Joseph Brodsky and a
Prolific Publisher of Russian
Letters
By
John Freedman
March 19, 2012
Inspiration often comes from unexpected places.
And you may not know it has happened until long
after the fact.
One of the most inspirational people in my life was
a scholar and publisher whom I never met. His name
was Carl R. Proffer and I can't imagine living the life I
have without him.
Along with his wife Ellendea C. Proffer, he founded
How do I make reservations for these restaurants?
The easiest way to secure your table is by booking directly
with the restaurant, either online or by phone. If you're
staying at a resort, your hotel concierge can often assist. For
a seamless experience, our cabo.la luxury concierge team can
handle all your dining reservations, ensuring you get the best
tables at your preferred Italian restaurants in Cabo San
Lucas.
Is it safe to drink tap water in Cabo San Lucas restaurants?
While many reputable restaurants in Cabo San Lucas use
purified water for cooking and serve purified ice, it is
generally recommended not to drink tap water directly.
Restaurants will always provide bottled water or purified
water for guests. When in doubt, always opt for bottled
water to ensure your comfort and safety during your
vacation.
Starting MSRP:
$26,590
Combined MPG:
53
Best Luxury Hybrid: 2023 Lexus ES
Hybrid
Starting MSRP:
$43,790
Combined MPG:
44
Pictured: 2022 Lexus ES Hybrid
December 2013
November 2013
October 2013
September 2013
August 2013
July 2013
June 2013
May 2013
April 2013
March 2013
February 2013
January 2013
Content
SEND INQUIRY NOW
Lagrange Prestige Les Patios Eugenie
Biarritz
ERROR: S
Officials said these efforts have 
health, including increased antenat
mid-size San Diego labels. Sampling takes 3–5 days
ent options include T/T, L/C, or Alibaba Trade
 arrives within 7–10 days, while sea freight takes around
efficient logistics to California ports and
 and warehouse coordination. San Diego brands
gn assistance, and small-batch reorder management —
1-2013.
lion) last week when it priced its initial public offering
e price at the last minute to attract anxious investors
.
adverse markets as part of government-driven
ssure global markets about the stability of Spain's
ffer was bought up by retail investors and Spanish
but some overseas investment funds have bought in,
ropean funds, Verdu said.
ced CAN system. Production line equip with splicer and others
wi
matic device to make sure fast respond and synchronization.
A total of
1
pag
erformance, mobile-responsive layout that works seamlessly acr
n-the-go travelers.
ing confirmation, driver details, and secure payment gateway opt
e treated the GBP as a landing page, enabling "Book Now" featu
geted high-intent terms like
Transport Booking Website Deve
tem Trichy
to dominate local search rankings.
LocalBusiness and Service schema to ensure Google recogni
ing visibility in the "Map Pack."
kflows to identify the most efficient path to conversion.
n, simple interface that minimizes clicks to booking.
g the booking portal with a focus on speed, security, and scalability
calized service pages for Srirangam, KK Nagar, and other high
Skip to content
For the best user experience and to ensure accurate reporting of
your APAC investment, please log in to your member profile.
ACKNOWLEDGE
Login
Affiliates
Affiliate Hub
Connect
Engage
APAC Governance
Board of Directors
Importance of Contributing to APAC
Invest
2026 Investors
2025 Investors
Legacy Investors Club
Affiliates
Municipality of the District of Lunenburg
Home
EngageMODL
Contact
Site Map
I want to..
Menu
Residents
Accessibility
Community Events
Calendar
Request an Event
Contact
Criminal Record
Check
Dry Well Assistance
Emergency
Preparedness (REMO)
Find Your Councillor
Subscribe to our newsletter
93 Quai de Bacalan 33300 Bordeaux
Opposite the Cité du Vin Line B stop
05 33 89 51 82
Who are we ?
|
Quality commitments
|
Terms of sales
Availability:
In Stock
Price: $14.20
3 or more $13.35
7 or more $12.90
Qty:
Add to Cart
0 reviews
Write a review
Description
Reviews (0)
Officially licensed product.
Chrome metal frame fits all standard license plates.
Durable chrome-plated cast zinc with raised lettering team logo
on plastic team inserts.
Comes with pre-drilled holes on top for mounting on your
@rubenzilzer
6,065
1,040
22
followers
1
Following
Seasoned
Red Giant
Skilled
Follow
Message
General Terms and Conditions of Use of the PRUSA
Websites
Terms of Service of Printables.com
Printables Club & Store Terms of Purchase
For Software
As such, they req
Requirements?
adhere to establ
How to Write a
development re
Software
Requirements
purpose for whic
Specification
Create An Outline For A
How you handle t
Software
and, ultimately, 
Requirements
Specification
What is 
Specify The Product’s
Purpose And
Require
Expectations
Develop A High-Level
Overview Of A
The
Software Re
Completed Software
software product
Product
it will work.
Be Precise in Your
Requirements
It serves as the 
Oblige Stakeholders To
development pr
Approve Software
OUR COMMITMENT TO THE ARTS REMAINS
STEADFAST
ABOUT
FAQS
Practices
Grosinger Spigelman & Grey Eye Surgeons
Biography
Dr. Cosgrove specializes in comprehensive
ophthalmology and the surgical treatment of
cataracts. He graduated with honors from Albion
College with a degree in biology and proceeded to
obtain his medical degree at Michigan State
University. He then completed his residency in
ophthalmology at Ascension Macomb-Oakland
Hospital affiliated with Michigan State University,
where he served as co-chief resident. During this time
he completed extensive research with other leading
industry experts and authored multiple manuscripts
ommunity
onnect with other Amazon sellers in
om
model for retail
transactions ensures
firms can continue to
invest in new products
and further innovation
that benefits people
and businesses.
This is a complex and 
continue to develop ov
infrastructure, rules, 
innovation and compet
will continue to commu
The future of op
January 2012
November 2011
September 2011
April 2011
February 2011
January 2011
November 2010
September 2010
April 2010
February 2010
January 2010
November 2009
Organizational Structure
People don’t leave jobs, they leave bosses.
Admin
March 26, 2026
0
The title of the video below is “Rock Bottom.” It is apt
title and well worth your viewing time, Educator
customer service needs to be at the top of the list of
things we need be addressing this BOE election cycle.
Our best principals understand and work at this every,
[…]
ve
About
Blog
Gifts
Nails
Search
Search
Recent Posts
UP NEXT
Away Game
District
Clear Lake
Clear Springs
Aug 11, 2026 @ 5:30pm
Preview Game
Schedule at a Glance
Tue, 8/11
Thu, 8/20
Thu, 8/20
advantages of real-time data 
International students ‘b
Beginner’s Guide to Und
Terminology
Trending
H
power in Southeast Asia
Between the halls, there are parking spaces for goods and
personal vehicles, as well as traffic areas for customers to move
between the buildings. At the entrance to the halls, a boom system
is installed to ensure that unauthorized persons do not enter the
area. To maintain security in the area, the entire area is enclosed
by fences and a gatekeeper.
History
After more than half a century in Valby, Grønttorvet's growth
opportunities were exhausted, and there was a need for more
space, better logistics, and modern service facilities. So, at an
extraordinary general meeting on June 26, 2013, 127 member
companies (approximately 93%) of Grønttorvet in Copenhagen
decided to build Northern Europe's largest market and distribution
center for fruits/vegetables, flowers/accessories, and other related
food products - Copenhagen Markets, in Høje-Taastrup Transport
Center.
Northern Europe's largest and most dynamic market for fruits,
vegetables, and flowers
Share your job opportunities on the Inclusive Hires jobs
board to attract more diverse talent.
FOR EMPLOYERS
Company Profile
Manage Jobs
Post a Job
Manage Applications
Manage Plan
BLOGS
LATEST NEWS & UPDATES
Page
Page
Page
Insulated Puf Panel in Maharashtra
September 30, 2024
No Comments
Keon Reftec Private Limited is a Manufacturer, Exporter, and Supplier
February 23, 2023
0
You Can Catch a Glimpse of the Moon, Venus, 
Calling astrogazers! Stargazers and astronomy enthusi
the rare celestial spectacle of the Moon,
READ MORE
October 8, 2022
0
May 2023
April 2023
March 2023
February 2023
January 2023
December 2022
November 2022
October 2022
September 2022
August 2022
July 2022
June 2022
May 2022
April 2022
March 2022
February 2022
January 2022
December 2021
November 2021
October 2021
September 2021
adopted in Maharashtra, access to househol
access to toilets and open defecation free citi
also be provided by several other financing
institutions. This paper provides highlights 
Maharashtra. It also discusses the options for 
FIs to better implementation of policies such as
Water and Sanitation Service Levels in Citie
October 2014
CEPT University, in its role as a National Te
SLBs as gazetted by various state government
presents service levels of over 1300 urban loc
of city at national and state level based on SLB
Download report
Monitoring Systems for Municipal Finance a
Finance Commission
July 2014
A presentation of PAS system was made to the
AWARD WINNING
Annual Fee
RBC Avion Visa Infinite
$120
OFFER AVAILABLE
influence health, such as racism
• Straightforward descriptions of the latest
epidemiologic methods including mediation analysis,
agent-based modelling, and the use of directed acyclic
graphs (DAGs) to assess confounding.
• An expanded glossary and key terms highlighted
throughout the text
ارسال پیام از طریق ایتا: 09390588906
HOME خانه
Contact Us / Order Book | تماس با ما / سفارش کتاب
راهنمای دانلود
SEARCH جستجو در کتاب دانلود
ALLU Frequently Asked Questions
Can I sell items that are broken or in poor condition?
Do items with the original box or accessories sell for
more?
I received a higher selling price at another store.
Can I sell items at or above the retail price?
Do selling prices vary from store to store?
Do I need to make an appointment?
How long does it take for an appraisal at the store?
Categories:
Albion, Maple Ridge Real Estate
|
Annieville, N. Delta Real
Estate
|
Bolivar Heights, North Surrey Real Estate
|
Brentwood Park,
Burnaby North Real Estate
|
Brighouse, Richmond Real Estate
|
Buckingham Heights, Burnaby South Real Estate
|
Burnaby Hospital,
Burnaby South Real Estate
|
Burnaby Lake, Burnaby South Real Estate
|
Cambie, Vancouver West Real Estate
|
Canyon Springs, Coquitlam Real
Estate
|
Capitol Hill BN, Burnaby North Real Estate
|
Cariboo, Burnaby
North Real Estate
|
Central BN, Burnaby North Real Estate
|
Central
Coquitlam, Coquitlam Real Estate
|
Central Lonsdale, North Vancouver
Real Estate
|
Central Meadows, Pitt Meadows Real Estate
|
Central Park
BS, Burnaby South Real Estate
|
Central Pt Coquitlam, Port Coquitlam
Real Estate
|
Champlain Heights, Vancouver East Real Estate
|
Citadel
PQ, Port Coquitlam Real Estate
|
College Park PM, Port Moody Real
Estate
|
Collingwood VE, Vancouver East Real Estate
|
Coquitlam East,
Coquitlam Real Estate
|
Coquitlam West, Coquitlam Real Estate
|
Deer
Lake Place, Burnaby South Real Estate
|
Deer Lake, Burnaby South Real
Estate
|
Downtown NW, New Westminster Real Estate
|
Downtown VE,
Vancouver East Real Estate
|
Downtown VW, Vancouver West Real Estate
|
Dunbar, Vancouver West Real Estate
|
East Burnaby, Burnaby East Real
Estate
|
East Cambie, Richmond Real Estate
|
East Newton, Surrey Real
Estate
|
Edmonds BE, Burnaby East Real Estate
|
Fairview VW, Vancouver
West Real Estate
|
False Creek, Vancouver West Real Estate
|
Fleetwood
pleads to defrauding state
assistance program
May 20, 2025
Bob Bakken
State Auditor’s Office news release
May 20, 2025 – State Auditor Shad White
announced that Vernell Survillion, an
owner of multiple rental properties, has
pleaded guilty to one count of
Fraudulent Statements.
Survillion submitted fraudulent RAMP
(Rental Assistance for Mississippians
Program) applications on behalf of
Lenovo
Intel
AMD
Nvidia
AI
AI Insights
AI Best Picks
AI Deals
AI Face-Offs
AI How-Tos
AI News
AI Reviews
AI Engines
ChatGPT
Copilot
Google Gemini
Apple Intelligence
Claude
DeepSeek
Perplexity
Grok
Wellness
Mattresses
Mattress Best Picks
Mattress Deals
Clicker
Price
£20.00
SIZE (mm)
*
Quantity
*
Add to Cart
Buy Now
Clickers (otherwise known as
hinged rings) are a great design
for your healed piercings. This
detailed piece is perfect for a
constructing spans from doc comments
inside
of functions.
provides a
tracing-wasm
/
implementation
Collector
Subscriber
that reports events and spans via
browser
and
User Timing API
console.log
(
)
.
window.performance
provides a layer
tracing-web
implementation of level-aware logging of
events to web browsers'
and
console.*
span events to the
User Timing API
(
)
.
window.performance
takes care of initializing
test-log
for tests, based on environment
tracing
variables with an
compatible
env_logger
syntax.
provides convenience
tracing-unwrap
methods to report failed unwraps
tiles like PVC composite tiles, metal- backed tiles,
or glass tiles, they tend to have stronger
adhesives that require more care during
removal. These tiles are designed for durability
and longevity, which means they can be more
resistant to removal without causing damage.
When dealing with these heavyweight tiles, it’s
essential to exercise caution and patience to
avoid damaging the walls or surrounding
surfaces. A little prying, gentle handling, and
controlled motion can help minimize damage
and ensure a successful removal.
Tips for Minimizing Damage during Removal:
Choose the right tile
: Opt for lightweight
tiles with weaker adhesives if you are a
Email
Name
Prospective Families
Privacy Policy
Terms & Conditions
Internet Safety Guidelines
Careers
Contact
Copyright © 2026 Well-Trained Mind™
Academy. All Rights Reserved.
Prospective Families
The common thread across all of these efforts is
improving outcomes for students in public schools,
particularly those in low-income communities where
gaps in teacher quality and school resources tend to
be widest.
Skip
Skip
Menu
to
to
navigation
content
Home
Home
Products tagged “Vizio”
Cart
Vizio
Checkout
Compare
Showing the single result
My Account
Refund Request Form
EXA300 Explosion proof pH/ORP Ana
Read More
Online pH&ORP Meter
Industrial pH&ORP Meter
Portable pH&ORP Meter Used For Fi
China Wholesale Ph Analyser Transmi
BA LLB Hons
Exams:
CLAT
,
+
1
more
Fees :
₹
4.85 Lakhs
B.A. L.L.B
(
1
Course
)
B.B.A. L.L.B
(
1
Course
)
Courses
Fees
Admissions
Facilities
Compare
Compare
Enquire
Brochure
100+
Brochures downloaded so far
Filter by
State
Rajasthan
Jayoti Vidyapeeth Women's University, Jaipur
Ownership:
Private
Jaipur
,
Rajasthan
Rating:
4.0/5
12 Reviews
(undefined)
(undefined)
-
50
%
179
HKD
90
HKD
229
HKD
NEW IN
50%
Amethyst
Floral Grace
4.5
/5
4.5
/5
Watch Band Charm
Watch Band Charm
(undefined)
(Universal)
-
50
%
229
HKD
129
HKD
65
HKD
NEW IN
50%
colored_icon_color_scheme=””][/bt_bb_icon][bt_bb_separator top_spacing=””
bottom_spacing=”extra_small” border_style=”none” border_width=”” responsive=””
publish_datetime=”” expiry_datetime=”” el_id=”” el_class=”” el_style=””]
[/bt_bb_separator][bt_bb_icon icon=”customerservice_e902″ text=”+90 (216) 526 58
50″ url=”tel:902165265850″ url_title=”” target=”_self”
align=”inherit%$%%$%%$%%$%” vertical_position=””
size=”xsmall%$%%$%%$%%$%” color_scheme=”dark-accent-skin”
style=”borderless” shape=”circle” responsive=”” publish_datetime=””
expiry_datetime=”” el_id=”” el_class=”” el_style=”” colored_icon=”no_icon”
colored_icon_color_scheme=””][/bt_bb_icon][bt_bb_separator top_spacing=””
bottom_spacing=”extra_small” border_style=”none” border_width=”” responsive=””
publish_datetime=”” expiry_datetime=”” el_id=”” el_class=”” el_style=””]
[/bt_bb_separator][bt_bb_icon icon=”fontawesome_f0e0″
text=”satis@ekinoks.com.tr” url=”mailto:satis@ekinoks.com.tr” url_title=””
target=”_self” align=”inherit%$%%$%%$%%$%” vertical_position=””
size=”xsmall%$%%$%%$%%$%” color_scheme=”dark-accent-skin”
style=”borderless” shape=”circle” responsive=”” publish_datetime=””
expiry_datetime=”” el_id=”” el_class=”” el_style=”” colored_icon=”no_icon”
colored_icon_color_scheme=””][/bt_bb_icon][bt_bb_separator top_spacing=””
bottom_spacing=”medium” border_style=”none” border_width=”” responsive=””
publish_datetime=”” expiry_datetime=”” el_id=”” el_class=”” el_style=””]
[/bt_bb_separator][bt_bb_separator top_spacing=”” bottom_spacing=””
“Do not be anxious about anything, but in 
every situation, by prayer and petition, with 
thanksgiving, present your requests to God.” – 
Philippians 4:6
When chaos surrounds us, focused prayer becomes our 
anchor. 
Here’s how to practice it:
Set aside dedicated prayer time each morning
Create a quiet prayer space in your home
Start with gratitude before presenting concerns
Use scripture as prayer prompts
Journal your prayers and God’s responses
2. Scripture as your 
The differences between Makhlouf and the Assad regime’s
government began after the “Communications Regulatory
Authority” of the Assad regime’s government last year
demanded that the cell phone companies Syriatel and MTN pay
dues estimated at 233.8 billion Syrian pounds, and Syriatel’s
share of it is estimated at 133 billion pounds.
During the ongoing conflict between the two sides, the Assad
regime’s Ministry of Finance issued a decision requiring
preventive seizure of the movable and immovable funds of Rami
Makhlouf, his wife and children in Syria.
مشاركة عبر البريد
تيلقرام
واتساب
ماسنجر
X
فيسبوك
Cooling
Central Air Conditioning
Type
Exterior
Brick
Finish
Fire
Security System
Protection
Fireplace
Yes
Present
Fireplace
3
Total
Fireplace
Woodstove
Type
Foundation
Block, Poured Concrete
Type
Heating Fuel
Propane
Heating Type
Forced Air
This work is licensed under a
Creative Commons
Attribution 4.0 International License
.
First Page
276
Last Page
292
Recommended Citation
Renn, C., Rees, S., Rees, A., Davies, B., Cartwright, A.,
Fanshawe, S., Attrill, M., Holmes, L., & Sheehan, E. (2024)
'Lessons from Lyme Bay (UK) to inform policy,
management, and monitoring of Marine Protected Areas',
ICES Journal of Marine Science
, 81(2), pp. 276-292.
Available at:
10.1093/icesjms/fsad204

------------

* [Problem statement] Write out the stretch of lines from the very first one through the line containing "health, including increased antenat" as a JSON list of strings, one string per line, with blank lines left out.

* [Solution]
[
  "Joseph Brodsky and a",
  "Prolific Publisher of Russian",
  "Letters",
  "By",
  "John Freedman",
  "March 19, 2012",
  "Inspiration often comes from unexpected places.",
  "And you may not know it has happened until long",
  "after the fact.",
  "One of the most inspirational people in my life was",
  "a scholar and publisher whom I never met. His name",
  "was Carl R. Proffer and I can't imagine living the life I",
  "have without him.",
  "Along with his wife Ellendea C. Proffer, he founded",
  "How do I make reservations for these restaurants?",
  "The easiest way to secure your table is by booking directly",
  "with the restaurant, either online or by phone. If you're",
  "staying at a resort, your hotel concierge can often assist. For",
  "a seamless experience, our cabo.la luxury concierge team can",
  "handle all your dining reservations, ensuring you get the best",
  "tables at your preferred Italian restaurants in Cabo San",
  "Lucas.",
  "Is it safe to drink tap water in Cabo San Lucas restaurants?",
  "While many reputable restaurants in Cabo San Lucas use",
  "purified water for cooking and serve purified ice, it is",
  "generally recommended not to drink tap water directly.",
  "Restaurants will always provide bottled water or purified",
  "water for guests. When in doubt, always opt for bottled",
  "water to ensure your comfort and safety during your",
  "vacation.",
  "Starting MSRP:",
  "$26,590",
  "Combined MPG:",
  "53",
  "Best Luxury Hybrid: 2023 Lexus ES",
  "Hybrid",
  "Starting MSRP:",
  "$43,790",
  "Combined MPG:",
  "44",
  "Pictured: 2022 Lexus ES Hybrid",
  "December 2013",
  "November 2013",
  "October 2013",
  "September 2013",
  "August 2013",
  "July 2013",
  "June 2013",
  "May 2013",
  "April 2013",
  "March 2013",
  "February 2013",
  "January 2013",
  "Content",
  "SEND INQUIRY NOW",
  "Lagrange Prestige Les Patios Eugenie",
  "Biarritz",
  "ERROR: S",
  "Officials said these efforts have ",
  "health, including increased antenat"
]